■ **Excerpted passage**
The implications for society? We better up our game.
If only the horses had worked harder, we would never have gotten cars and trains.
Because the correlation between the thing of interest and what the tests measure may be radically different for systems that are very much unlike humans in their architecture than they are for humans.
There’s an entire field about this in testing for humans (psychometry), and approximately zero on it for AIs. Blindly using human tests – which are proxy measures of harder-to-directly-assess figures of merit requiring significant calibration on humans to be valid for them – for anything else without appropriate calibration is good for generating headlines, but not for measuring anything that matters. (Except, I guess, the impact of human use of them for cheating on the human tests, which is not insignificant, but not generally what people trumpeting these measures focus on.)
But the point of using these tests for AI is precisely the reason we use for giving them to humans -- we think we know what it measures. AI is not intended to be a computation engine or a number crunching machine. It is intended to do things that historically required "human intelligence".
If there are better tests of human intelligence, I think that the AI community would be very interested in learning about them.
For how long can we better up our game? GPT-4 comes less than half a year after ChatGPT. What will come in 5 years? What will come in 50?
With GPT bots, the technology is only 6 years old. I can easily see it progressing for at least one decade.
Because so far we are good only at criminalizing and incarcerating or killing them.

■ **Given data**
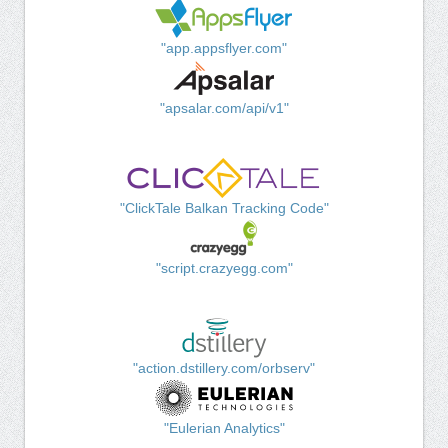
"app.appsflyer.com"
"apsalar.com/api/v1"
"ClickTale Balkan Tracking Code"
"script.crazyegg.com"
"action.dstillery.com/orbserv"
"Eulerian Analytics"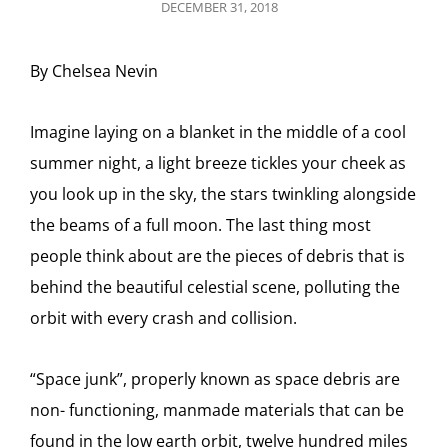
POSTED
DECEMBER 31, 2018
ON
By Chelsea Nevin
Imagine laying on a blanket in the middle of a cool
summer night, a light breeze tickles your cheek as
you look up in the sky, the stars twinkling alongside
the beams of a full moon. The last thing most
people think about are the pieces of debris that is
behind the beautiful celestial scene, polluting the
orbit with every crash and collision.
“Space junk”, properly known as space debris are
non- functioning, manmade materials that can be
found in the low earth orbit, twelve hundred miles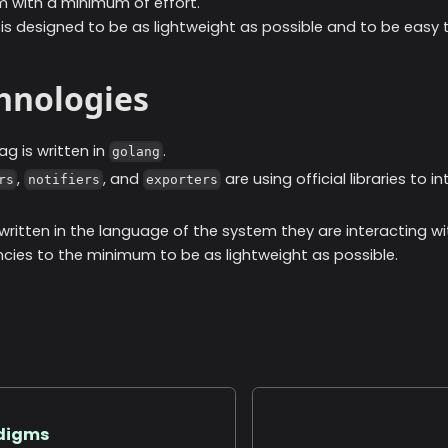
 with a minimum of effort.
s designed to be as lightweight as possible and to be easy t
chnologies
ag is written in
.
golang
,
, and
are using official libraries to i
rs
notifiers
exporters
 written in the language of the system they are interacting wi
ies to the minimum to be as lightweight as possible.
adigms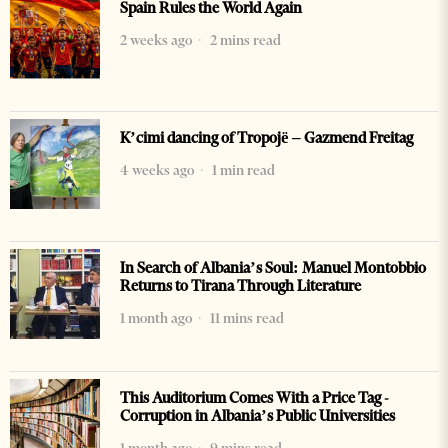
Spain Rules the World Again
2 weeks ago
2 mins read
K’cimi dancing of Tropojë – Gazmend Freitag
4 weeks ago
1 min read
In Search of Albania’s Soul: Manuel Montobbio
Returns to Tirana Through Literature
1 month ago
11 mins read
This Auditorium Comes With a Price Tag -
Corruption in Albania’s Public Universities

■ **What this exercise asks**
a. Translate this sentence from the forum thread on testing AI into Spanish: "If there are better tests of human intelligence, I think that the AI community would be very interested in learning about them."
b. Transcribe a stretch of the forum thread on testing AI, starting at the words "If only the" and ending after "measures focus on.)".

■ **Answers by task**
a. Si existen mejores pruebas de la inteligencia humana, creo que a la comunidad de la IA le interesaría mucho conocerlas.

b.
If only the horses had worked harder, we would never have gotten cars and trains.
Because the correlation between the thing of interest and what the tests measure may be radically different for systems that are very much unlike humans in their architecture than they are for humans.
There’s an entire field about this in testing for humans (psychometry), and approximately zero on it for AIs. Blindly using human tests – which are proxy measures of harder-to-directly-assess figures of merit requiring significant calibration on humans to be valid for them – for anything else without appropriate calibration is good for generating headlines, but not for measuring anything that matters. (Except, I guess, the impact of human use of them for cheating on the human tests, which is not insignificant, but not generally what people trumpeting these measures focus on.)